Com­bat des Reines sur l’al­page d’Ober­mat­ten au-dessus de Tourte­magne. L’é­ton­nant rit­uel! Une cen­taine de per­son­nes assis­es dans l’herbe man­gent des raclettes, parta­gent du blanc et des cor­nets à la crème devant ces vach­es brunes mar­quées à la craie qui creusent la terre de la pointe du sabot en se pré­parant à la lutte. Luv et le neveu, fatigués par les pro­mo­tions sco­laires de la veille, descen­dent dormir au chalet. Mon­frère les accom­pa­gne et remonte à la course. Aplo reste. Il joue avec les enfants de Mon­a­mi. Nous avions quar­ante la veille à Bara­jas, il fait dix degrés sur l’Alpe et des rafales de vent soulèvent les cou­ver­tures des pique-niqueurs. 

Barajas

La bonne mex­i­caine ouvre la porte du garage où nous remisons nos vélos dans les cof­fres. Pour retrou­ver la vil­la des amis espag­nols, même dif­fi­culté qu’en début de semaine. Nous avons erré. Il faut dire que la rue mesure un demi-kilo­mètre, qu’elle est enroulée autour d’un parc, cachée der­rière une zone indus­trielle. Nous quit­tons le quarti­er à pied, ruis­se­lants de sueur, habil­lés de chif­fons. Un taxi nous emmène rue de Bur­gos, là où nous avons démar­ré notre course ce 21 juin. Le patron du bar veut bien servir des can­nettes mais refuse de sor­tir de l’étab­lisse­ment. Nous prenons pos­ses­sion de la ter­rasse, il fait 40 degrés, nous sommes seuls.
- Il suf­fi­rait de lui dire de couler deux canettes tous les quart d’heure, dit Mon­frère.

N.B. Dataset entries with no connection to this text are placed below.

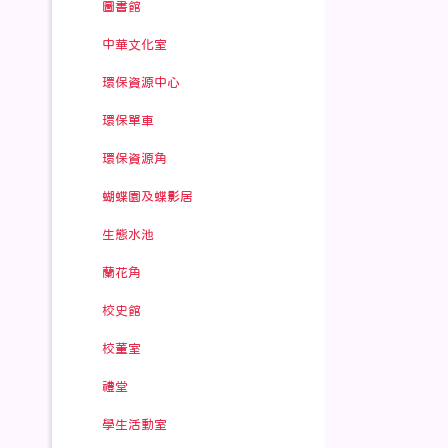
圖書館
中華文化室
環保資源中心
環保單車
環保資源角
蝴蝶園及蝶影居
生態水池
蘭花角
校史館
校董室
禮堂
學生活動室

Au lieu de quoi, nous faisons les allers-retours. Le soir, lorsque nous quit­tons enfin la ter­rasse, nous  aboutis­sons dans une boucherie. Les frères Lopez pla­cent dans nos sacs du Manchego, des chori­zos, de la mor­cil­la et un steak, puis nous expliquent com­ment rejoin­dre le ter­mi­nal 4 de l’aéro­port de Bara­jas en pas­sant par un ter­rain vague, les entre­pôts et une passerelle réservée au per­son­nel navigant.